The Senate held pro forma sessions over the weeklong July Fourth recess. 

Schumer said Tuesday that Trump is trying to "bully" Sessions out of office. 

"I cannot imagine my friends on the Republican side, and particularly in the Republican leadership ... would be complicit in creating a constitutional crisis," Schumer said. 

Schumer's warning comes as Trump appears increasingly frustrated with Sessions for his decision to recuse himself from the Justice Department's investigation into Russia's election meddling and potential contacts between the Trump campaign and Moscow. 

Trump tweeted on Tuesday morning that Sessions, who as a senator from Alabama was one of Trump's earliest allies in the 2016 campaign, “has taken a VERY weak position” on former Democratic presidential nominee Hillary ClintonHillary Diane Rodham ClintonDemocrats bristle as Hicks appears for daylong Capitol Hill testimony Democrats bristle as Hicks appears for daylong Capitol Hill testimony Trump: 'So sad' Democrats are putting Hope Hicks 'through hell' MORE’s past.

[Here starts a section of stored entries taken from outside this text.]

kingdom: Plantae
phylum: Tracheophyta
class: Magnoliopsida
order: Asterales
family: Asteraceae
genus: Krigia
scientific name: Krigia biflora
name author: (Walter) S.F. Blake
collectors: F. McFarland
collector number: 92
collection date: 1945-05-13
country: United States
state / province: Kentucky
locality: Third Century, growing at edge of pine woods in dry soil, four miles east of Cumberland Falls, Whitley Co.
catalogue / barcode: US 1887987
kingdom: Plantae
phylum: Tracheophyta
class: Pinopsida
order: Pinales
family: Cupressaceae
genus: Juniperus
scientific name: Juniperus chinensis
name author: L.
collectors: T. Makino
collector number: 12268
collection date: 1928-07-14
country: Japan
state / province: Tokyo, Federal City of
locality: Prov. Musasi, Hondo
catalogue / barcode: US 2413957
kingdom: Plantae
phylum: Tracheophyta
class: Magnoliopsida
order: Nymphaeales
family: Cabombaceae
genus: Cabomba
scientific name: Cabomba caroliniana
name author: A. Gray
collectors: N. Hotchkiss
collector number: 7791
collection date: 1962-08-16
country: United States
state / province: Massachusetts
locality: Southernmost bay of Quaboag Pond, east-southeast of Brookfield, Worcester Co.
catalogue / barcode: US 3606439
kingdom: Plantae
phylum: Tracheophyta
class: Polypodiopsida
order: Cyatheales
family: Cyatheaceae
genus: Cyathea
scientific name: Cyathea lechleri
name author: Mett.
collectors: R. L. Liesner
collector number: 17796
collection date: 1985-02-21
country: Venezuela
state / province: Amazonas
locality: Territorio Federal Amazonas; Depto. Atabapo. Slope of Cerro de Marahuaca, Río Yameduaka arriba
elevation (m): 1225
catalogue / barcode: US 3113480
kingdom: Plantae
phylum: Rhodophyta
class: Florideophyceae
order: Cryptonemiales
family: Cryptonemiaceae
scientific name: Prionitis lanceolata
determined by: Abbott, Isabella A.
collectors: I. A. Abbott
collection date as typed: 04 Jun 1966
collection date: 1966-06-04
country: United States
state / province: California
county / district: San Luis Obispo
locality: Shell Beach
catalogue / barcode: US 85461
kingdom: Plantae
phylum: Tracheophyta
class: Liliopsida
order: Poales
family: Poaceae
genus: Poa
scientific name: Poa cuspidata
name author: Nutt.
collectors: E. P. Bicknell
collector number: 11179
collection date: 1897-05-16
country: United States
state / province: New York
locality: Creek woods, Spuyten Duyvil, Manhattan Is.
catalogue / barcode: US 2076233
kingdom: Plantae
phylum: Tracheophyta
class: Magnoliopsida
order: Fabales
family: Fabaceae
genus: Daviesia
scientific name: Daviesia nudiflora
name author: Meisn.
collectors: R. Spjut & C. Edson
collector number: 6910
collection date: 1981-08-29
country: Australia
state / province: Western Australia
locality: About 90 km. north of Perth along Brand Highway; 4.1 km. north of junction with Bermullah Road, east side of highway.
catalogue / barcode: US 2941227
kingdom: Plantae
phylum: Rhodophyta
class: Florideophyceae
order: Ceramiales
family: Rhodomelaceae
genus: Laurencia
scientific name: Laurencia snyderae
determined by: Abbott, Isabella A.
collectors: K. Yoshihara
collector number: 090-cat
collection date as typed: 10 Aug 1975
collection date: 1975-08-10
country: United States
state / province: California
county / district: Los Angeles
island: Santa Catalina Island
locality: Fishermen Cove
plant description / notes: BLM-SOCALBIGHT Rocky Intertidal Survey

“Attorney General Jeff Sessions has taken a VERY weak position on Hillary Clinton crimes (where are E-mails & DNC server) & Intel leakers!” he tweeted.

Republicans have largely defended their former colleague, though Speaker Paul RyanPaul Davis RyanTrump says Democrats are handing out subpoenas 'like they're cookies' The unexpected shadow of 1994, 25 years later Addressing climate change is a win for Republicans — why not embrace it? MORE (R-Wis.) told reporters on Tuesday that "it’s up to the president to decide what his personnel decisions is and any possible fallout that comes with that."